Esta distância aliada à defesa de questões como o custo de vida ajudou Le Pen a tornar-se uma alternativa mais apelativa a uma classe trabalhadora desagrada com o mandato de Macron e a sua postura perante os franceses com maiores necessidades financeiras.

“Nesta derrota, não posso deixar de sentir uma forma de esperança”, disse a candidata de extrema-direita após o resultado das eleições, citada pelo Al Jazeera. “Nunca abandonarei os franceses.”

 

Protestos de esquerda

À semelhança do que aconteceu na primeira volta das eleições, o resultado deste processo democrático desencadeou protestos, juntando grupos anticapitalistas e antifascistas que condenaram a eleição de Macron e o elevado número de votos que Le Pen recebeu.

No centro de Paris, onde manifestantes se juntaram sob o lema “Celebremos o novo período de cinco anos de alegria”, uma dezena de carrinhas da polícia de choque e agentes concentraram-se em ruas perto do local do protesto para evitar confrontos, mas acabaram por dispersar os manifestantes com recurso a gás lacrimogéneo.

Existiu uma grande sensação de alvoroço em Paris, também motivada pelo facto de a polícia ter baleado duas pessoas que se encontravam dentro de um veículo que tentou atropelar os agentes. Até ao momento não foi possível confirmar se existe uma ligação entre este incidente e as eleições.
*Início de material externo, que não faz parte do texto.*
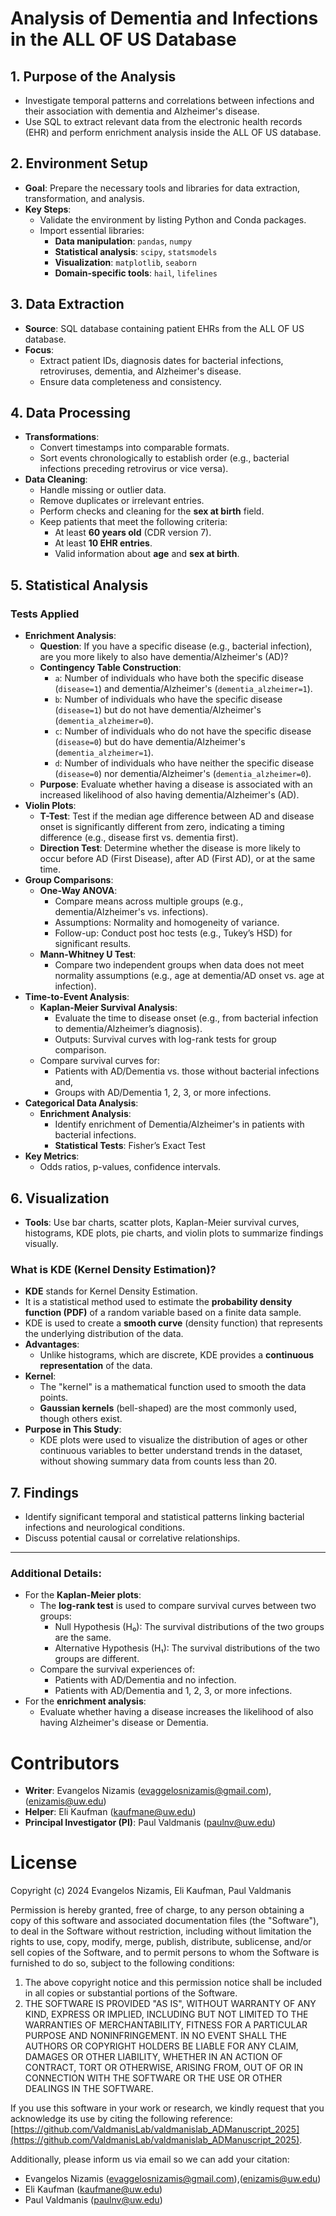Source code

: # Analysis of Dementia and Infections in the ALL OF US Database

## 1. Purpose of the Analysis
- Investigate temporal patterns and correlations between infections and their association with dementia and Alzheimer's disease.
- Use SQL to extract relevant data from the electronic health records (EHR) and perform enrichment analysis inside the ALL OF US database.

## 2. Environment Setup
- **Goal**: Prepare the necessary tools and libraries for data extraction, transformation, and analysis.
- **Key Steps**:
    - Validate the environment by listing Python and Conda packages.
    - Import essential libraries:
        - **Data manipulation**: `pandas`, `numpy`
        - **Statistical analysis**: `scipy`, `statsmodels`
        - **Visualization**: `matplotlib`, `seaborn`
        - **Domain-specific tools**: `hail`, `lifelines`

## 3. Data Extraction
- **Source**: SQL database containing patient EHRs from the ALL OF US database.
- **Focus**:
    - Extract patient IDs, diagnosis dates for bacterial infections, retroviruses, dementia, and Alzheimer's disease.
    - Ensure data completeness and consistency.

## 4. Data Processing
- **Transformations**:
    - Convert timestamps into comparable formats.
    - Sort events chronologically to establish order (e.g., bacterial infections preceding retrovirus or vice versa).
- **Data Cleaning**:
    - Handle missing or outlier data.
    - Remove duplicates or irrelevant entries.
    - Perform checks and cleaning for the **sex at birth** field.
    - Keep patients that meet the following criteria:
        - At least **60 years old** (CDR version 7).
        - At least **10 EHR entries**.
        - Valid information about **age** and **sex at birth**.

## 5. Statistical Analysis
### Tests Applied
- **Enrichment Analysis**:
    - **Question**: If you have a specific disease (e.g., bacterial infection), are you more likely to also have dementia/Alzheimer's (AD)?
    - **Contingency Table Construction**:
        - `a`: Number of individuals who have both the specific disease (`disease=1`) and dementia/Alzheimer's (`dementia_alzheimer=1`).
        - `b`: Number of individuals who have the specific disease (`disease=1`) but do not have dementia/Alzheimer's (`dementia_alzheimer=0`).
        - `c`: Number of individuals who do not have the specific disease (`disease=0`) but do have dementia/Alzheimer's (`dementia_alzheimer=1`).
        - `d`: Number of individuals who have neither the specific disease (`disease=0`) nor dementia/Alzheimer's (`dementia_alzheimer=0`).
    - **Purpose**: Evaluate whether having a disease is associated with an increased likelihood of also having dementia/Alzheimer's (AD).
- **Violin Plots**:
    - **T-Test**: Test if the median age difference between AD and disease onset is significantly different from zero, indicating a timing difference (e.g., disease first vs. dementia first).
    - **Direction Test**: Determine whether the disease is more likely to occur before AD (First Disease), after AD (First AD), or at the same time.
- **Group Comparisons**:
    - **One-Way ANOVA**:
        - Compare means across multiple groups (e.g., dementia/Alzheimer's vs. infections).
        - Assumptions: Normality and homogeneity of variance.
        - Follow-up: Conduct post hoc tests (e.g., Tukey’s HSD) for significant results.
    - **Mann-Whitney U Test**:
        - Compare two independent groups when data does not meet normality assumptions (e.g., age at dementia/AD onset vs. age at infection).
- **Time-to-Event Analysis**:
    - **Kaplan-Meier Survival Analysis**:
        - Evaluate the time to disease onset (e.g., from bacterial infection to dementia/Alzheimer’s diagnosis).
        - Outputs: Survival curves with log-rank tests for group comparison.
    - Compare survival curves for:
        - Patients with AD/Dementia vs. those without bacterial infections and,
        - Groups with AD/Dementia 1, 2, 3, or more infections.
- **Categorical Data Analysis**:
    - **Enrichment Analysis**:
        - Identify enrichment of Dementia/Alzheimer's in patients with bacterial infections.
        - **Statistical Tests**: Fisher’s Exact Test
- **Key Metrics**:
    - Odds ratios, p-values, confidence intervals.

## 6. Visualization
- **Tools**: Use bar charts, scatter plots, Kaplan-Meier survival curves, histograms, KDE plots, pie charts, and violin plots to summarize findings visually.

### What is KDE (Kernel Density Estimation)?
- **KDE** stands for Kernel Density Estimation.
- It is a statistical method used to estimate the **probability density function (PDF)** of a random variable based on a finite data sample.
- KDE is used to create a **smooth curve** (density function) that represents the underlying distribution of the data.
- **Advantages**:
    - Unlike histograms, which are discrete, KDE provides a **continuous representation** of the data.
- **Kernel**:
    - The "kernel" is a mathematical function used to smooth the data points.
    - **Gaussian kernels** (bell-shaped) are the most commonly used, though others exist.
- **Purpose in This Study**:
    - KDE plots were used to visualize the distribution of ages or other continuous variables to better understand trends in the dataset, without showing summary data from counts less than 20.

## 7. Findings
- Identify significant temporal and statistical patterns linking bacterial infections and neurological conditions.
- Discuss potential causal or correlative relationships.

---

### Additional Details:
- For the **Kaplan-Meier plots**:
    - The **log-rank test** is used to compare survival curves between two groups:
        - Null Hypothesis (H₀): The survival distributions of the two groups are the same.
        - Alternative Hypothesis (H₁): The survival distributions of the two groups are different.
    - Compare the survival experiences of:
        - Patients with AD/Dementia and no infection.
        - Patients with AD/Dementia and 1, 2, 3, or more infections.
- For the **enrichment analysis**:
    - Evaluate whether having a disease increases the likelihood of also having Alzheimer's disease or Dementia.
# Contributors

- **Writer**: Evangelos Nizamis ([evaggelosnizamis@gmail.com](evaggelosnizamis@gmail.com)),([enizamis@uw.edu](mailto:enizamis@uw.edu))
- **Helper**: Eli Kaufman ([kaufmane@uw.edu](mailto:kaufmane@uw.edu))
- **Principal Investigator (PI)**: Paul Valdmanis ([paulnv@uw.edu](mailto:paulnv@uw.edu))

# License

Copyright (c) 2024 Evangelos Nizamis, Eli Kaufman, Paul Valdmanis

Permission is hereby granted, free of charge, to any person obtaining a copy of this software and associated documentation files (the "Software"), to deal in the Software without restriction, including without limitation the rights to use, copy, modify, merge, publish, distribute, sublicense, and/or sell copies of the Software, and to permit persons to whom the Software is furnished to do so, subject to the following conditions:

1. The above copyright notice and this permission notice shall be included in all copies or substantial portions of the Software.
2. THE SOFTWARE IS PROVIDED "AS IS", WITHOUT WARRANTY OF ANY KIND, EXPRESS OR IMPLIED, INCLUDING BUT NOT LIMITED TO THE WARRANTIES OF MERCHANTABILITY, FITNESS FOR A PARTICULAR PURPOSE AND NONINFRINGEMENT. IN NO EVENT SHALL THE AUTHORS OR COPYRIGHT HOLDERS BE LIABLE FOR ANY CLAIM, DAMAGES OR OTHER LIABILITY, WHETHER IN AN ACTION OF CONTRACT, TORT OR OTHERWISE, ARISING FROM, OUT OF OR IN CONNECTION WITH THE SOFTWARE OR THE USE OR OTHER DEALINGS IN THE SOFTWARE.

If you use this software in your work or research, we kindly request that you acknowledge its use by citing the following reference:  
[https://github.com/ValdmanisLab/valdmanislab_ADManuscript_2025](https://github.com/ValdmanisLab/valdmanislab_ADManuscript_2025).

Additionally, please inform us via email so we can add your citation:
- Evangelos Nizamis ([evaggelosnizamis@gmail.com](mailto:evaggelosnizamis@gmail.com)),([enizamis@uw.edu](mailto:enizamis@uw.edu))
- Eli Kaufman ([kaufmane@uw.edu](mailto:kaufmane@uw.edu))
- Paul Valdmanis ([paulnv@uw.edu](mailto:paulnv@uw.edu))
Além da manifestação em Paris, foram convocados outros protestos em mais de vinte cidades francesas, entre as quais Marselha, Lyon, Nantes, Toulouse, Rennes e Montpellier.

“Lá vamos nós para mais cinco anos de liberalismo liderado por uma oligarquia parisiense que causou muitos danos ao país”, disse à France 24 um manifestante de Toulouse que não votou nesta segunda volta.

 

Inesperadas congratulações

Após o anúncio da vitória de Macron, não tardaram a chegar as congratulações de velhos aliados, como representantes da União Europeia, que observaram com atenção o desfecho das eleições, temendo as tendências antieuropeístas de Le Pen, ou o Presidente dos Estados Unidos, Joe Biden, mas também chegaram mensagens de apoio inesperadas, nomeadamente de Vladimir Putin.

“Desejo-lhe sinceramente sucesso na sua ação pública, bem como boa saúde”, afirmou o Presidente russo num telegrama enviado a Emmanuel Macron, anunciou o Kremlin, uma mensagem surpreendente face ao apoio incondicional à Ucrânia que a França tem demonstrado.

Entretanto, o Presidente ucraniano, Volodymyr Zelensky, também enviou uma mensagem a Macron, desejando-lhe boa sorte e afirmando que este é um “verdadeiro amigo da Ucrânia”.